◆ ACTIVITIES ◆
1. Using only the Markkanen article, say whether each statement agrees with it: (a) The All-Star Game will be played at Vivint Arena. (b) Markkanen was the No. 1 pick in the 2017 draft. (c) Markkanen scored his career-high 49 points against Toronto. For each, answer yes or no and quote the deciding words.
2. Pick up the Markkanen article after its last sentence and write the next part.

◆ SUPPLIED PASSAGE ◆
"It's A Blessing" | Utah Forward Lauri Markkanen Named To The 2023 NBA All-Star Game

Ryan Kostecka
Digital Content Writer

Right before Will Hardy stood up from his postgame press conference following Wednesday's victory over Toronto, he had one more parting message for the contingent of media members sitting in front of him. 

His message was short and succinct.

"First of all, none of us are hoping. …. We are all EXPECTING Lauri to be an All-Star," Hardy said of his star.

Expectations are good to have when they come true. 

Announced on Thursday night, Lauri Markkanen has been named a Western Conference All-Star. The game is set for Sunday, Feb. 19, at Vivint Arena and will serve as the conclusion of NBA All-Star weekend. 

"He deserves it," Utah point guard Mike Conley said. "He's done everything for us. ... He's our guy."

As Utah's No. 1 option, Markkanen is having a breakout season where he's emerged as one of the top players in the league thanks to his unique skillset as an athletic 7-footer. He's averaging career-highs in points (24.9), shot attempts (16.0), field goal percentage (52.1%), three-point percentage (43.4%), assists (1.8), minutes (34.3), and effective field goal percentage (61.8%). He's also averaging 8.7 rebounds per game, the second-most in his career.

His ability to score at all three levels on high efficiency continues to separate Markkanen from others — including a career-high 49 points against Houston on Jan. 5.

He has scored at least 30 points in a game 11 times this year, more than he had over the past three seasons combined. He has posted 20 doubles-doubles this year, again more than he had combined in the last three seasons.

"Lauri's done such a good job of continuing to work on different ways he can impact the game offensively," Hardy said. "Obviously he's shown the ability to shoot the ball. … But the physicality he's been able to play with, to drive the ball and as a screener, has given him the opportunity to score in a variety of ways."

While Markkanen may be emerging as a bonafide star in the league, his first All-Star selection is something that some didn't see happening before he arrived in Salt Lake City. 

When he entered the NBA in 2017, the hype was through the roof for the 7-footer from Finland. He was viewed so highly that the Chicago Bulls — one of the league's most storied franchises — traded away perennial All-Star Jimmy Butler for Markkanen, the No. 7 pick in the draft.

◆ AVAILABLE DATA ◆
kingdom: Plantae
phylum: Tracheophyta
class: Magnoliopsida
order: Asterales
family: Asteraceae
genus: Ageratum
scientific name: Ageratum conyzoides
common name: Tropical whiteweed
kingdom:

==

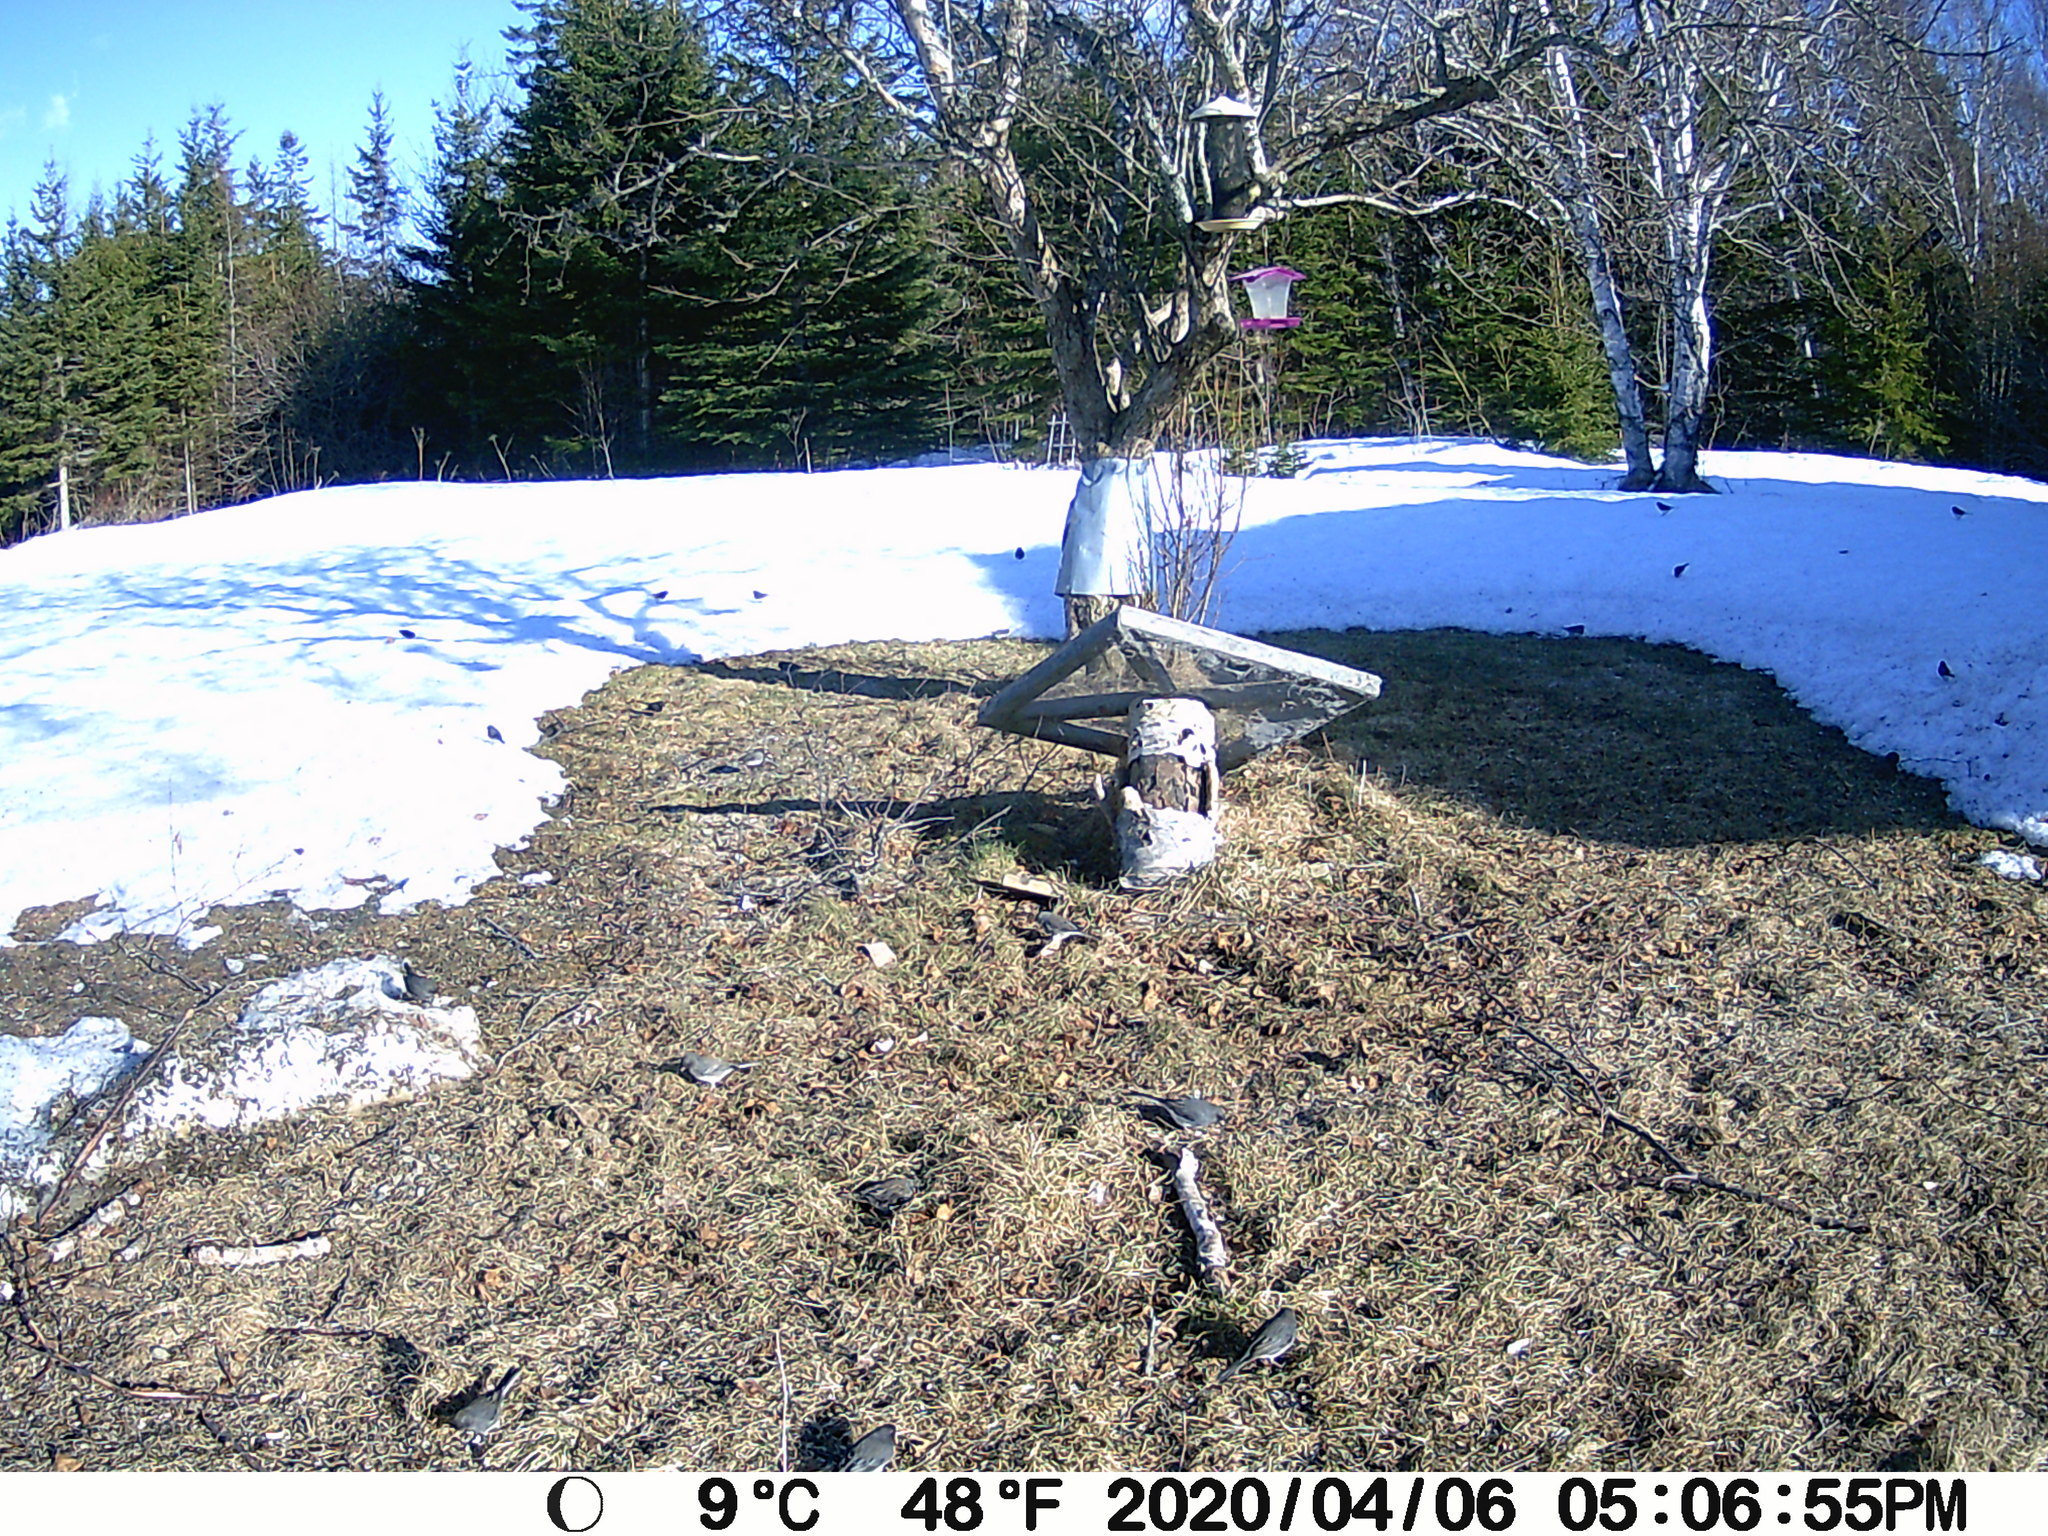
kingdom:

◆ ANSWER SET ◆
1.
(a) Yes: "at Vivint Arena"
(b) No: "the No. 7 pick in the draft"
(c) No: "a career-high 49 points against Houston on Jan. 5"

2.
Markkanen primarily lived up to that hype, culminating in a sophomore season where he emerged as a legit sharpshooting big man. Although the jury was still out on whether he could be a serious No. 1 or 2 option for a team, he had proven that he was, at worse, a prominent role player.

But then something changed — for some reason unknown, his once-promising future in Chicago began to crumble. Although he was still putting up good numbers, they weren't close to what he had done previously — causing his future with the Bulls to be in doubt.

Instead of being allowed to grow through the pains in Chicago, Markkanen was traded to Cleveland heading into the 2021 season. 

While his numbers didn't drastically improve last year, it was the first time Markkanen was part of a winning team. Ranking fourth on the Cavs in scoring, he was used primarily as a spot-up shooter in Cleveland's ultra-big lineup. 

Simply put, he was still a role player. His untapped potential remained just that; untapped.

That all changed this past summer. 

Markkanen was the breakout star at EuroBasket, averaging 27.9 points on 54.2% shooting and eight rebounds over seven games. His 43 points in the Round of 16 set the all-time record for a Finnish player at the EuroBasket, leading Finland to its first quarterfinal appearance in 55 years.

What made his performance even more impressive — and more satisfying, personally — is that Markkanen was traded to Utah one day before Finland's opener against Israel. With his future NBA career in a state of unknown, Markkanen had the mental fortitude to block out the distractions and star for his country — showing the sort of play that started all that hype five years prior. 

"He's been just as impressive as an athlete, having not been around him before, as he is a basketball player," Hardy said. "I don't know what the ceiling is on Lauri. … I don't think any of us do, but I'm pretty sure we haven't seen it yet."